Two Rivers Press is an independent publishing house, based in the English town of Reading. Two Rivers Press was founded in 1994 by Peter Hay (1951–2003), a local artist. Its name reflects his enthusiasm for the town and its two rivers, the Kennet and the Thames, and its intention to explore the place where art and history meet. The name also gives a clue to the origins of the company in the, ultimately successful, opposition to Reading's proposed Cross-Town Route, a road scheme that would have seriously impacted the point at which the two rivers meet.

To date, the company has published over 70 titles. A significant part of its work explores and celebrates local history.
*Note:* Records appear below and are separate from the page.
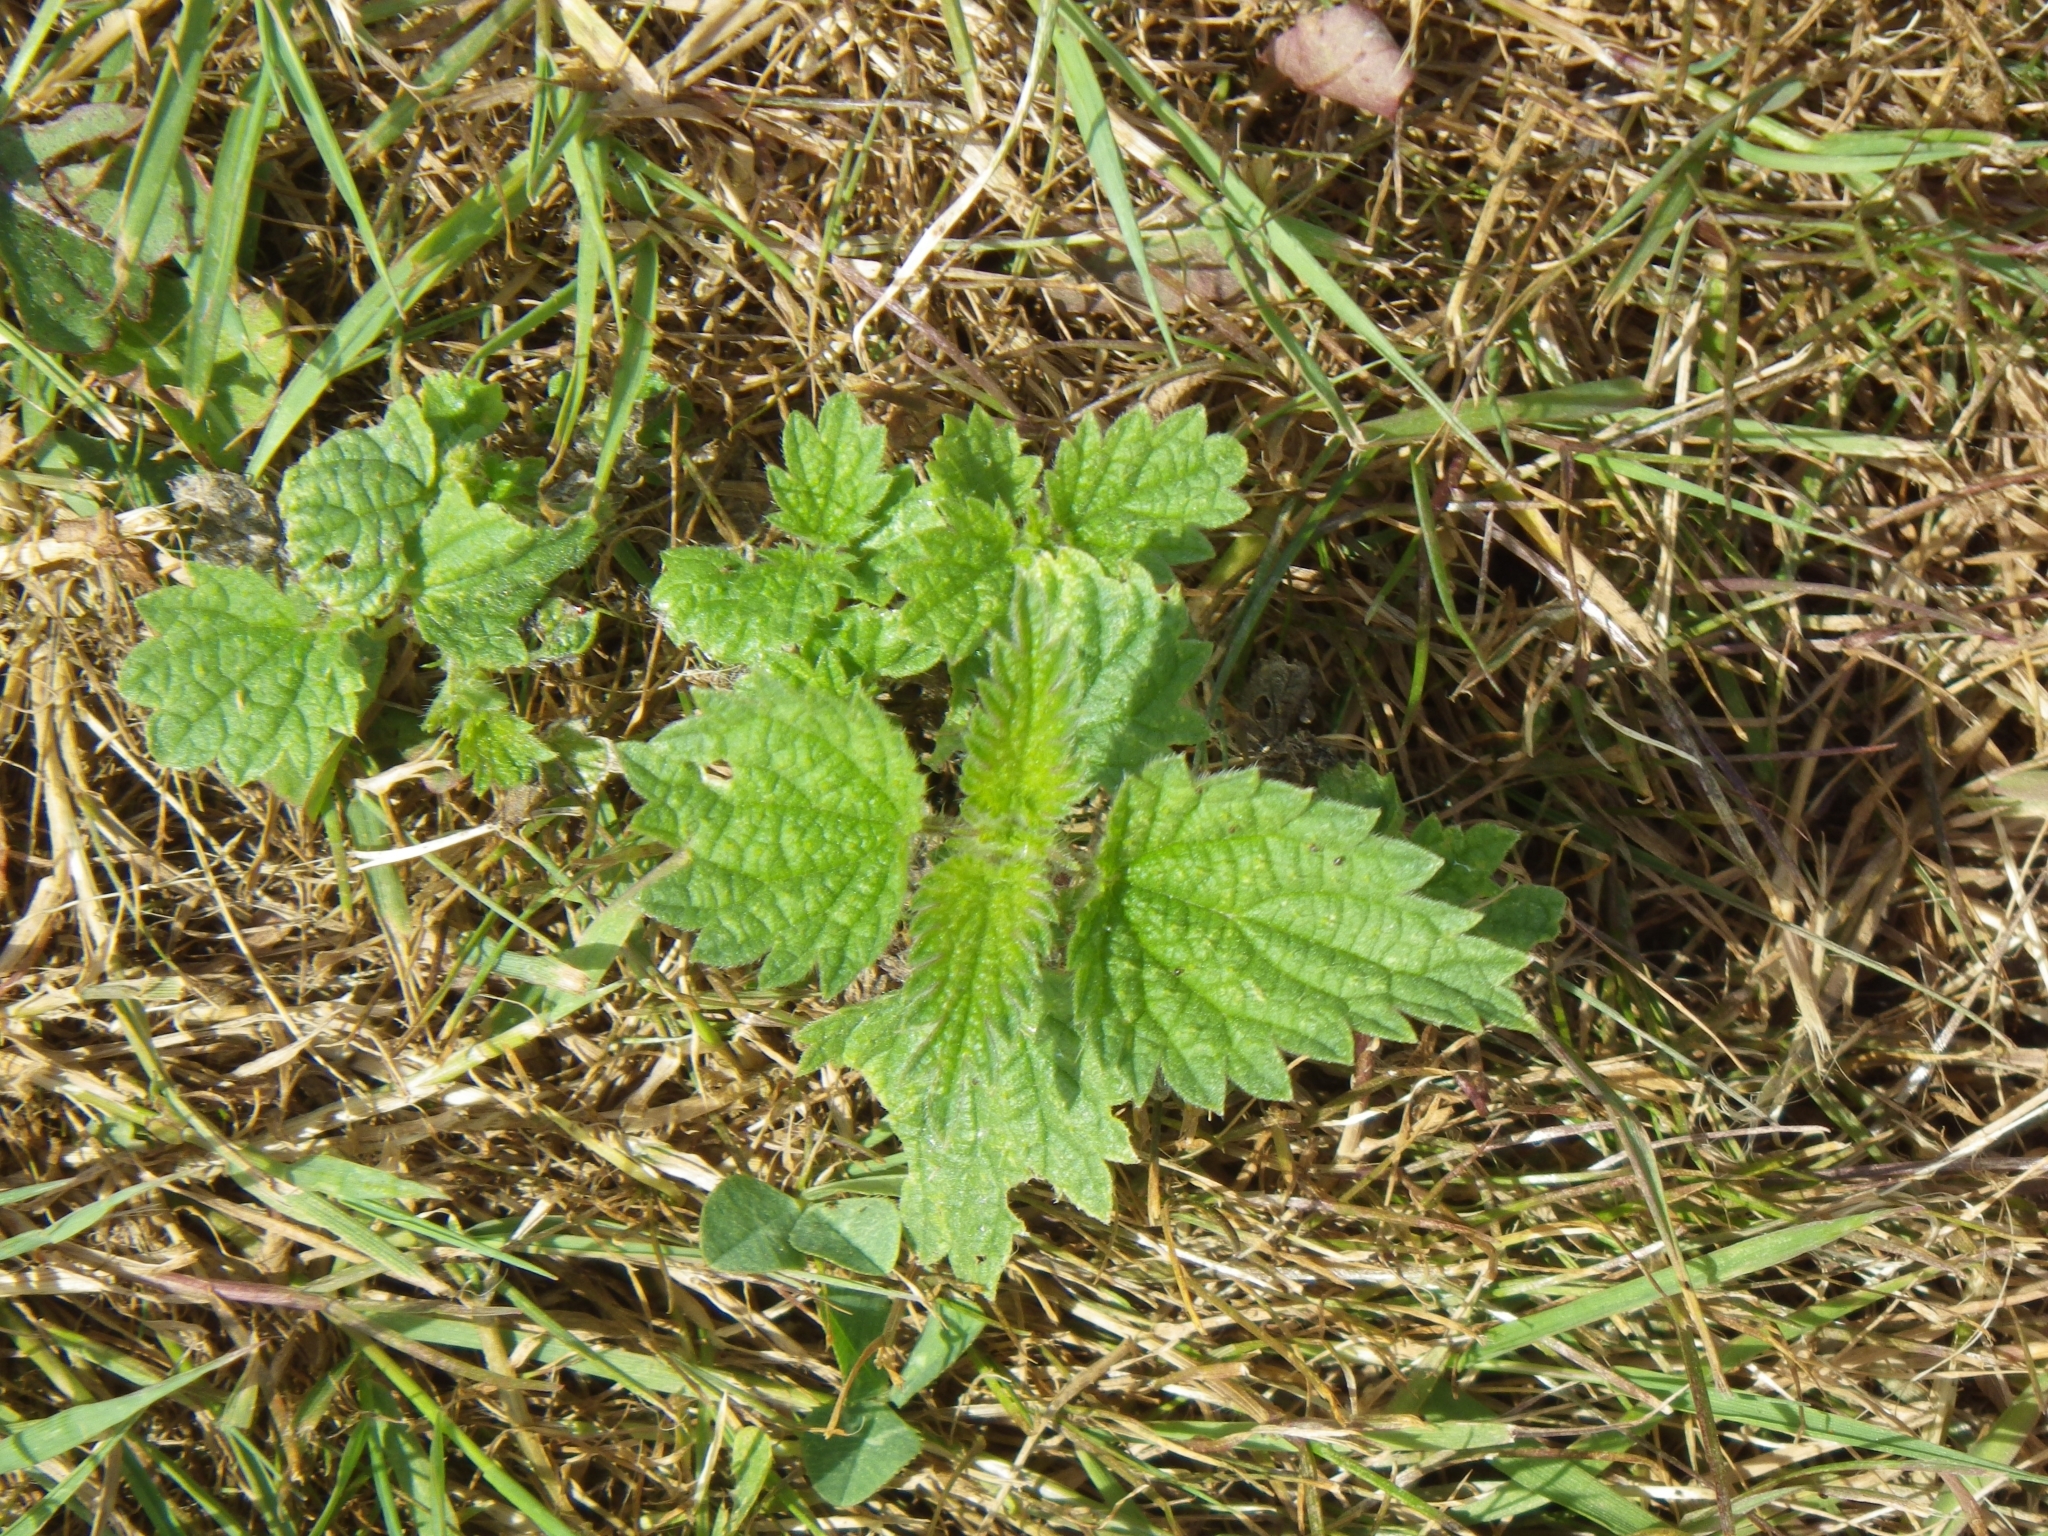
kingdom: Plantae
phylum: Tracheophyta
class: Magnoliopsida
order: Rosales
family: Urticaceae
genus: Urtica
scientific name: Urtica dioica
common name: Common nettle
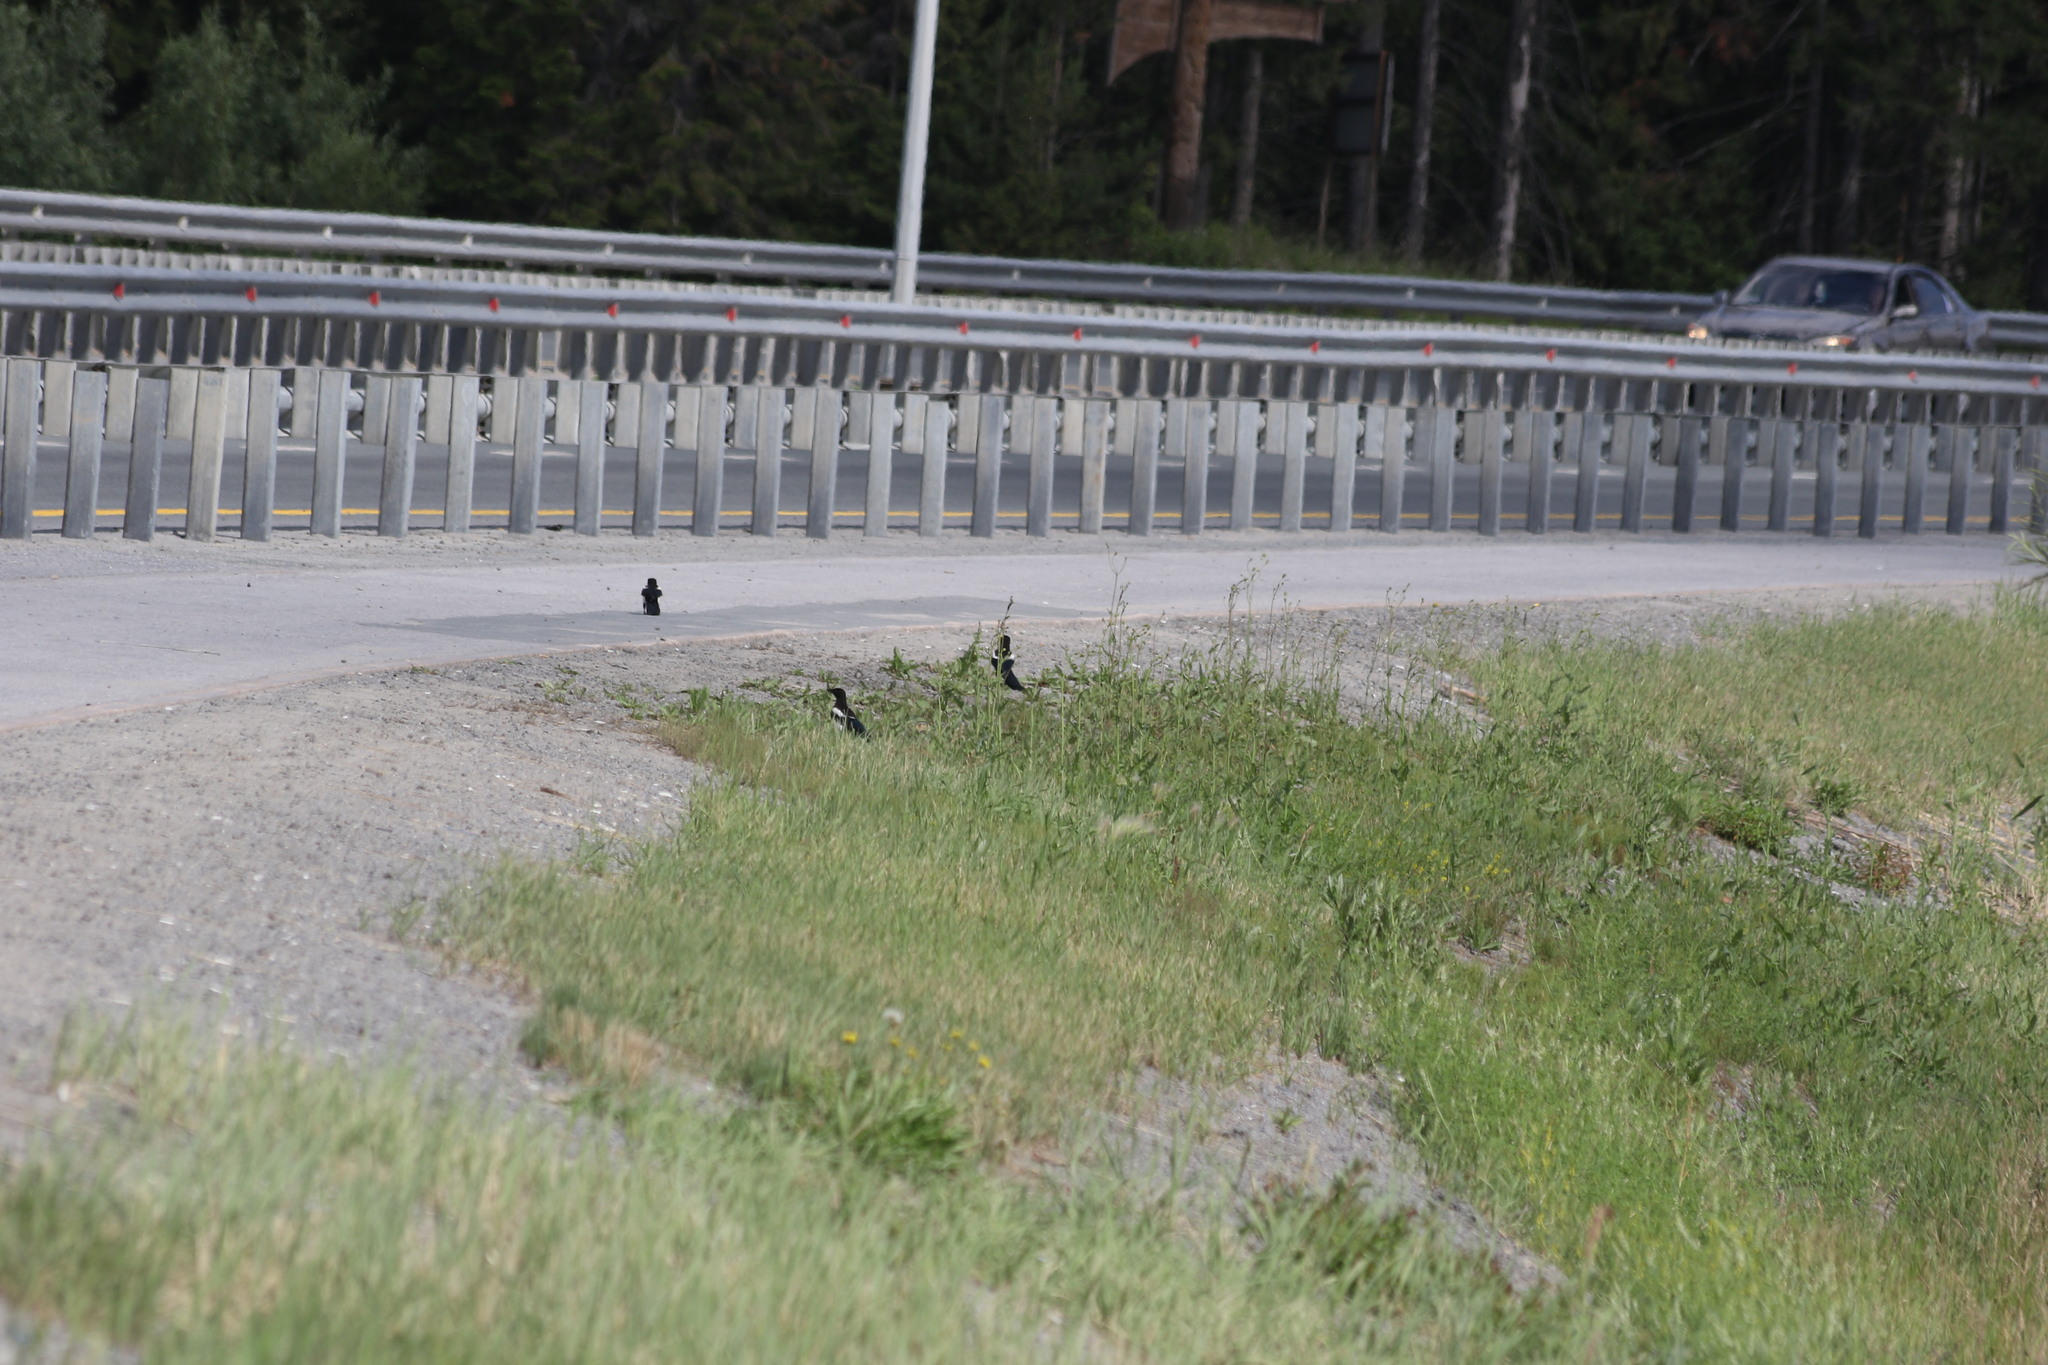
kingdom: Animalia
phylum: Chordata
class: Aves
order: Passeriformes
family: Corvidae
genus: Pica
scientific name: Pica pica
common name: Eurasian magpie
It also publishes new editions of classic poems, especially ones with some Reading connection, such as Oscar Wilde's The Ballad of Reading Gaol, and collections of contemporary poetry from resident poets.

Today the company is managed by Sally Mortimer, assisted by Adam Sowan, as local history editor, and Peter Robinson, who combines his role of poetry editor with that of Professor of English and American literature at the University of Reading.